Hackers costing enterprises billions

Hackers continued adding billions to the cost of doing business on the Internet in the first half of 2004, despite security executives' efforts to prevent malicious attacks.

Motivated increasingly by money, the hackers are amassing legions of unwitting bot computers for distributed denial-of-service (DDoS) attacks. They are also exploiting Web applications and mobile devices to steal identities through e-commerce scams, including phishing.

These are some of the worrisome conclusions drawn by the Cupertino, Calif.-based security vendor Symantec Corp. in its semi-annual Internet Security Threat Report released today.

The report finds that -- among the computers monitored by Symantec -- the number of monitored bot computers rose from less than 2,000 to more than 30,000 between January and June 2004.

Attackers use remotely controlled "bot" (also known as "zombie") networks to scan for vulnerable systems and to maximize the impact of DDoS attacks. Organized crime syndicates use the threat of bot attacks to extort money from business owners.

In fact, of the targeted attacks Symantec detected in the last six months, the majority were against e-commerce companies, including financial institutions. Small business received the second highest number of attacks.

"We're no longer talking strictly about the male teenager with the low moral compass, or the hactivist, who defaces sites or uses malicious code or worms against those on one side in a political conflict," said Vincent Weafer, senior director of Symantec Security Response. "These people are targeting e-commerce, and they are often backed by organized crime."

The Symantec report is based on data gathered from 20,000 devices that are a part of the company's DeepSight security alert system. The report also relies on information from Symantec's BugTraq malicious code submissions program, which receives 250,000 samples monthly from computer users who believe they have received malicious code.

Symantec was also able to incorporate data gathered by the spam-filtering service Brightmail, which it acquired in June. "Brightmail probes one-quarter of all e-mail traffic in the world," said Weafer.

The news in the Internet Security Threat Report is not entirely bad. The daily volume of Internet-based worm attacks decreased in the first half of the year, according to Symantec. The Slammer worm was the most likely to have attacked computers.

But another trend is more disturbing: The average time period between the disclosure of a vulnerability and its first exploit by hackers collapsed from several weeks in past reports to less than six days in the first half of 2004.

"In some cases, we saw global exploits in less than two days," said Weafer. The current report finds that the vast majority of those vulnerabilities were moderately to highly severe and nearly 40% were associated with Web applications.

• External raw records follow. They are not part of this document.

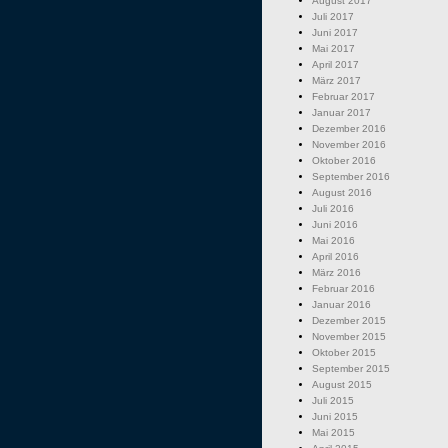
August 2017
Juli 2017
Juni 2017
Mai 2017
April 2017
März 2017
Februar 2017
Januar 2017
Dezember 2016
November 2016
Oktober 2016
September 2016
August 2016
Juli 2016
Juni 2016
Mai 2016
April 2016
März 2016
Februar 2016
Januar 2016
Dezember 2015
November 2015
Oktober 2015
September 2015
August 2015
Juli 2015
Juni 2015
Mai 2015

The Symantec report also predicted trouble ahead for users of P2P software and mobile devices, which it calls "popular propagation vectors for worms and other malicious code."

The report noted that 2004 saw the first malicious worm for mobile devices, Cabir, which attacks Bluetooth devices.

That means security execs will have even more assets to watch over in the coming years. "You will want to make sure you have policies in place for the use of new technologies, and have a means for making sure users comply with them," said Weafer.